Q.

My income and my fiancee’s income will combine to an average of about $500,000 per year.  We are looking at homes for around 1.25 million (My city is expensive, you’d be surprised how little that actually gets you), and based on the rule of thumb we have read about on your site (specifically do not take out a mortgage > 2x annual gross income), we are therefore looking at a $250,000 down payment. I think we can save this in 2-4 years, depending on how aggressive we are (I am doing an extra four shifts a month starting in January to try and make this happen).

So how do we keep this money safe and allow it to still bear interest? Based on advice from my tax attorney, we’re thinking of running it through a shell LLC that we’ve set up for other purposes to protect it from lawsuits. If I did that, I could open up a Vanguard account in the name of the LLC and put it in Money Market funds or Treasuries until it’s needed.  Any other creative ideas?

A.

Sorry to hear housing is so expensive in your town.  You two should probably have a really long chat over drinks some time about whether it’s worth it to you or not.  If you moved a few hours out of town you could probably retire a few years earlier.


I think $250K is a great down payment on a $1.25 Million house, but I wouldn’t be too rigid about the rules, especially given our ultra-low interest rate environment right now.  A “physician loan” at 4% right now MIGHT be better than a conventional loan at 4.5% in 4 years if interest rates go up, especially if there is a strong housing market recovery making you pay more for the house overall.  4 years can be a long time to wait for someone with a $500K income.  But then again, the Fed just announced that it expects to keep rates exceptionally low through 2015, so perhaps you still have years to get a low rate on your mortgage.  It’s impossible to know without a crystal ball, and only you guys can make that decision.  But I would at least look into the relative costs of renting versus buying, perhaps using a resource such as the New York Times Calculator.

The rule of thumb is just that.  Obviously you don’t want to buy a $2-3 Million house, and when you’re looking to minimize mortgage interest you want to avoid jumbo loans, PMI, and higher than market rates whenever possible.  But sometimes people who live in high-cost areas have to bend the “rules” a bit (and make up for it in other areas of their financial lives- driving lower cost vehicles, vacationing less, working longer etc.)

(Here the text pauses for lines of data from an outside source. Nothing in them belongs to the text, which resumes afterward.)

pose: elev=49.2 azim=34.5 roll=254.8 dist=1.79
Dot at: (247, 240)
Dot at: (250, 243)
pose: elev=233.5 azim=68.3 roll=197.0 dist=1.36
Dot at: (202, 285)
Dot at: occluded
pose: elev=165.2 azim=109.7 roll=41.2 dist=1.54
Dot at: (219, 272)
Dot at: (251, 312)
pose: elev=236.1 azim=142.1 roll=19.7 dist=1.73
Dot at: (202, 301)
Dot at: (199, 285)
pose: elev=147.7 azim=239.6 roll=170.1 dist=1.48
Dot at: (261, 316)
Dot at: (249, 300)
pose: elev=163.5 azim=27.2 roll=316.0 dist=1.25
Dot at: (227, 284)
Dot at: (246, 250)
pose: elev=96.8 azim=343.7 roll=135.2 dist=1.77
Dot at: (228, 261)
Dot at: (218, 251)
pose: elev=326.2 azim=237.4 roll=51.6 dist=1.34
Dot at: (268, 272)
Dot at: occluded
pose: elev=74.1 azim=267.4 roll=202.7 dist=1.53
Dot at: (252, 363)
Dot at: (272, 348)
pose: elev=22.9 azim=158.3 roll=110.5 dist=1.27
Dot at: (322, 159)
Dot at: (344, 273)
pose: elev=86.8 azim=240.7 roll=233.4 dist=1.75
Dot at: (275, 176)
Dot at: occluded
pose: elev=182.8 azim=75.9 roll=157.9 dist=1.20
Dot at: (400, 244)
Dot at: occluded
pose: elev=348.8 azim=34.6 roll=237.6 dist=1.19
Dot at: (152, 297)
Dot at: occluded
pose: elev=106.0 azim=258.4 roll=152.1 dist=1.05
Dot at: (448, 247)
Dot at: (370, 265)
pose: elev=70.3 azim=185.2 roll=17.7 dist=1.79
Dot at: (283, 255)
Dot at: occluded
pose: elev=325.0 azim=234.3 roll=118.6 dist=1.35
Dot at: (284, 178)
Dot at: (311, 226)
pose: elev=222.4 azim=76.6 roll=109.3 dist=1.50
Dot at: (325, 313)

As far as keeping this money safe, there are two big risks you need to look out for.  The first is investment risk.  If you invest in risky stuff (like stocks) you might lose a big chunk of the money right when you need it.  You keep the money safe from this risk by investing in safer investments- savings accounts, CDs, short term bond funds etc.  It’ll earn interest, but probably less than inflation (thanks to the Fed), but with this money the return OF your principal is more important than return ON your principal.  Other thoughts on short term savings options were discussed in a previous column.

The second risk is from lawsuits.  I don’t know the laws in your state, but almost surely money in a typical old taxable brokerage account or bank account is completely exposed to your creditors in the event of a work-related or non-work-related lawsuit.  The best protection against these is adequate liability insurance- malpractice and umbrella.  I’m not sure I’d go to the trouble of complicated asset protection techniques (such as those you need an attorney for) for an amount as small as a couple of hundred thousand dollars.  I’d probably just run the very low risk of a lawsuit for more than your insurance limits.  You may feel differently, but keep in mind it’ll likely cost a four figure amount of money (perhaps more) to set-up LLCs/corporations etc to protect this.  You say they’re already set up, so perhaps the cost is minimal for you.  If it wasn’t, I’d meet with an asset protection attorney in your state to discuss just how much asset protection this would provide (as well as ensure its legality).

Remember also that when you put the money into the LLC, it’s not exposed to your creditors, but it is exposed to the creditors of your LLC.  If your LLC also holds a toxic asset like rental real estate, that may not be a good idea.

What do you think readers?  What advice would you give to this young physician who wants to protect his large down payment fund from loss?